It is a well known fact that for a noetherian ring $A$ there are finitely many minimal primes. Now I'm wondering if this is true for every subset in the primes of $A$. My question, specifically, would be if for every non empty $B\subseteq \operatorname{Spec} A $ the set $X=\{P\in B\mid P\text{ is minimal in } B\} $ is finite.
I came up with this question when trying to prove something about $\operatorname{Supp}M$, where $M $ is an $A$-module. Perhaps if the answer to the first question is no, it turn out to be yes when $B=\operatorname{Supp}M $.
I couldn't find nothing about it on internet.

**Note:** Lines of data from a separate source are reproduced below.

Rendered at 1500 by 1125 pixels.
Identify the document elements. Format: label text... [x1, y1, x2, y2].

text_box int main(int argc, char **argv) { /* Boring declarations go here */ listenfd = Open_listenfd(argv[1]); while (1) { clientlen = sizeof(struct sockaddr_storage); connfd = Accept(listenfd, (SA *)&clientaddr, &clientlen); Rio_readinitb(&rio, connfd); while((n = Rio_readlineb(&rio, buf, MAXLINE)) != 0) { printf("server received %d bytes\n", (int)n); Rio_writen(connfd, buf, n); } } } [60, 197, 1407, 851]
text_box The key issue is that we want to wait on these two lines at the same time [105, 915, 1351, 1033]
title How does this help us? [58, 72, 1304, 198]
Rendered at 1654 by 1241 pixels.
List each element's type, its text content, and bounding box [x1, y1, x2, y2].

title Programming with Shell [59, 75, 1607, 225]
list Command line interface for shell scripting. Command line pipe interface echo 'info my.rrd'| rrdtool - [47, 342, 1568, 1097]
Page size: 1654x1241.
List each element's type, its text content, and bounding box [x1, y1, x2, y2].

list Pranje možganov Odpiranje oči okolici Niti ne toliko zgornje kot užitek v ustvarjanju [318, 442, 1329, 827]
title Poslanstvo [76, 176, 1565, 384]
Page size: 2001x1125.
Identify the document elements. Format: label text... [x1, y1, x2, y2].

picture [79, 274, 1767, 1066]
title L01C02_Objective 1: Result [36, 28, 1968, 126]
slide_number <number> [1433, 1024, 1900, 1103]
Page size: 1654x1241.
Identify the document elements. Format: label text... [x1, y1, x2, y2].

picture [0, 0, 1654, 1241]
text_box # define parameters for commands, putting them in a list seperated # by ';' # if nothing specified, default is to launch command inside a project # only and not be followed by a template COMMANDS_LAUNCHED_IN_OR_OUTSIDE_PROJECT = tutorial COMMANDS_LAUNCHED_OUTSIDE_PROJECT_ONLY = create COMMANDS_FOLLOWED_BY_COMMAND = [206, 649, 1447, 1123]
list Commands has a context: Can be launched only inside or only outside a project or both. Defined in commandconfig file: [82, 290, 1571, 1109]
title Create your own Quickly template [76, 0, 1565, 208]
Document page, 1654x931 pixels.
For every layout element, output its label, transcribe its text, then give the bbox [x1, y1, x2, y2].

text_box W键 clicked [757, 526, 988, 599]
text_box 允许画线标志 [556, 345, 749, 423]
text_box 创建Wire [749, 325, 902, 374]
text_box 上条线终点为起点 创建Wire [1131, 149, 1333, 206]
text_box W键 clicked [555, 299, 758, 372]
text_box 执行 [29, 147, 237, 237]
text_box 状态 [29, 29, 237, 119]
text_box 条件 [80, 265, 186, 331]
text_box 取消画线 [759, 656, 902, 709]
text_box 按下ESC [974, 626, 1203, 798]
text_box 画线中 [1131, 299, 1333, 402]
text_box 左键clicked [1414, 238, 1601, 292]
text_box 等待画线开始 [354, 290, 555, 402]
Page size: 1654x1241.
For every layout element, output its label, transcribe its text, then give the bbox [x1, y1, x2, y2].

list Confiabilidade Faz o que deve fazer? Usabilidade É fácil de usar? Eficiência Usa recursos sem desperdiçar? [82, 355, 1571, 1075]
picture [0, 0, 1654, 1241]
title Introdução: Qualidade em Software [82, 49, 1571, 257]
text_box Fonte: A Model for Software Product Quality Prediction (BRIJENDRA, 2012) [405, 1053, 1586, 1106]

Any ideas?
Let $A$ be a noetherian ring with infinitely many maximal ideals (e.g., $A=K[x]$, where $K$ is an infinite field).
Now let $B$ be the set of maximal ideals of $A$.
Clearly all elements of $B$ are minimal in $B$.
As to your question "Ok, but what happen when it is closed?", suppose $B$ is a closed subset of ${\text{Spec}}\; A$.
Then $B=V(I)=\{P\in {\text{Spec}}\; A\mid P\supseteq I\}$ for some ideal $I$ of $A$.
Note that the minimal elements of $B$ correspond to the minimal prime ideals of $A/I$, hence there are at most fininitely many, since $A$ noetherian implies $A/I$ is noetherian.